**TRAVAIL À FAIRE:**
**1.** Répondez à ces questions sur le fil de discussion consacré au PATH :
(a) Quelle commande les professeurs voulaient-ils éviter de taper pour lancer un programme ?
(b) Quels fichiers l'auteur envisage-t-il de modifier ?
(c) Quelle ligne l'auteur pense-t-il devoir ajouter ?
**2.** Prolongez le fil de discussion consacré au PATH à la suite de sa dernière ligne.

**PASSAGE DU TEXTE:**
↓
# PATH=$PATH:.   ca marche pas :'(



## Tominou (16 Avril 2009)

Bonjour a tous ! 
Alors depuis longtemps mes profs nous ont demandé de modifier en cours le PATH dans notre console sous linux pour qu'on ne soit par obligé d'écrire "./mon_prog" pour lancer le prog, tout simplement taper "mon_prog". 
En théorie je sais le faire  mais ca n'est que la théorie... 
Qu'est ce que je dois modifier pour que ca le fasse ?

le fichier "/etc/bashrc" ? 
le fichier "/User/moi/.profile" ? ou "/User/moi/.bash_profile" ?  

et qu'est ce que je dois mettre ? il me semble que c'est "export PATH=$PATH:." mais bon je peux peut être me tromper... 

Autre chose plus étrange quand je tape directement dans la console "export PATH=$PATH:." ca ne marche pas, même de manière éphémère... 

voilà ma question est simple "Pouvez vous m'aidez ?" 

Merci d'avance
Tom


----------



## Tominou (16 Avril 2009)
↑
**DONNÉES FOURNIES:**
↓
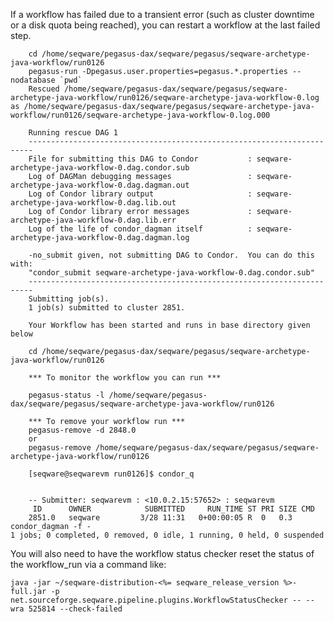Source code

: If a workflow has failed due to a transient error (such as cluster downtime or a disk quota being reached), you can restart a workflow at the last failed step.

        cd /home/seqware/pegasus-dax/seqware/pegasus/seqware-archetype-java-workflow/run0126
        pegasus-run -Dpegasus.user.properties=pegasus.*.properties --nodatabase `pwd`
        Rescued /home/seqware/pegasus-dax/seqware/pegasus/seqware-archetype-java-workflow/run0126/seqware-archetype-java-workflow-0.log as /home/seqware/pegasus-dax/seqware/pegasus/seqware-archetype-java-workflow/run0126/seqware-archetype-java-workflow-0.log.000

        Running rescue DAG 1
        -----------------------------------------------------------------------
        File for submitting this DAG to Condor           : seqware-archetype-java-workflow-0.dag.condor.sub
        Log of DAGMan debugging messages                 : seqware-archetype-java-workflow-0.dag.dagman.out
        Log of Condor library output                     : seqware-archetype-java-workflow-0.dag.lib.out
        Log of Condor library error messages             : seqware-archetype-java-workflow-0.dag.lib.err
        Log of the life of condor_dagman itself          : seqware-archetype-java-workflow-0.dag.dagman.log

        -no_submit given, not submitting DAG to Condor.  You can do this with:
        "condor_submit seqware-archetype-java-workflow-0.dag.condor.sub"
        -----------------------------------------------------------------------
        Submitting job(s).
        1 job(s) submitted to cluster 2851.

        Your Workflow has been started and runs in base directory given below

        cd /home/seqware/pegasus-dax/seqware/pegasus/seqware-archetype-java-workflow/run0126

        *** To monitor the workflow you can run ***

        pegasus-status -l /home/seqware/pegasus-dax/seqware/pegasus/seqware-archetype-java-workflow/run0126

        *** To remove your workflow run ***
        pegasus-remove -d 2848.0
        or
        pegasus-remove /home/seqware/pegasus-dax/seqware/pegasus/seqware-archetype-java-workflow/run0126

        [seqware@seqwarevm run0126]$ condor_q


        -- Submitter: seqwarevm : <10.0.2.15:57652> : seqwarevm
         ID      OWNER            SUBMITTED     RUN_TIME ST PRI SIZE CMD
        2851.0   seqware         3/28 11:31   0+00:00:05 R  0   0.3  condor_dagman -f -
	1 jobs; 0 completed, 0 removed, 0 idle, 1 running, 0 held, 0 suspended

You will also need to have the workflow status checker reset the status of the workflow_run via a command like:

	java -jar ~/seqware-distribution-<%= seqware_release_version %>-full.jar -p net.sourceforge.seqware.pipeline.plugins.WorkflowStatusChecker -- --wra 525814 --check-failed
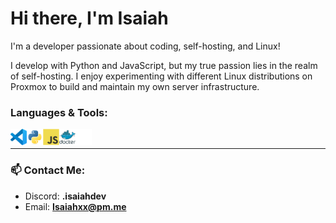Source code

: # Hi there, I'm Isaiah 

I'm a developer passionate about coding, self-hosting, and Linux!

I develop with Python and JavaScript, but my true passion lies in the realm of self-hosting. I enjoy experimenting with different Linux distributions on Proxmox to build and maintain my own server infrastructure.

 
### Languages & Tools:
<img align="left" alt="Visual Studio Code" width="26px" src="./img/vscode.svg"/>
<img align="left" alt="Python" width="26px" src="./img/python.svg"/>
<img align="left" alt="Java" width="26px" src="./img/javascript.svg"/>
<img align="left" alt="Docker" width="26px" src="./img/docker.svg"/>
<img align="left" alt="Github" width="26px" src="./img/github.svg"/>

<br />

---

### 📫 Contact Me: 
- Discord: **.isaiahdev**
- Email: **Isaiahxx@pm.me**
↑
**RÉPONSES ATTENDUES:**
**1.**
(a) « ./mon_prog »
(b) « /etc/bashrc », « /User/moi/.profile » ou « /User/moi/.bash_profile »
(c) « export PATH=$PATH:. »

**2.**
Bon je me réponds à moi même pour bien montrer que j'ai résolu mon problème  
Si d'autres ont le même problème (ce qui m'étonnerait) ou veulent savoir comment faire, il faut éditer le fichier /User/vous/.bash_profil 

et mettre la ligne 
export PATH="$Path:."

et

alias ls='ls -G' <-- enfin y en a vraiment pas besoin pour mon cas mais j'en profite parce que c'est lourd je trouve de ne pas avoir les couleurs dans la console comme on a sur linux  

Sinon une nouvelle question, savez vous comment changer ces couleurs ?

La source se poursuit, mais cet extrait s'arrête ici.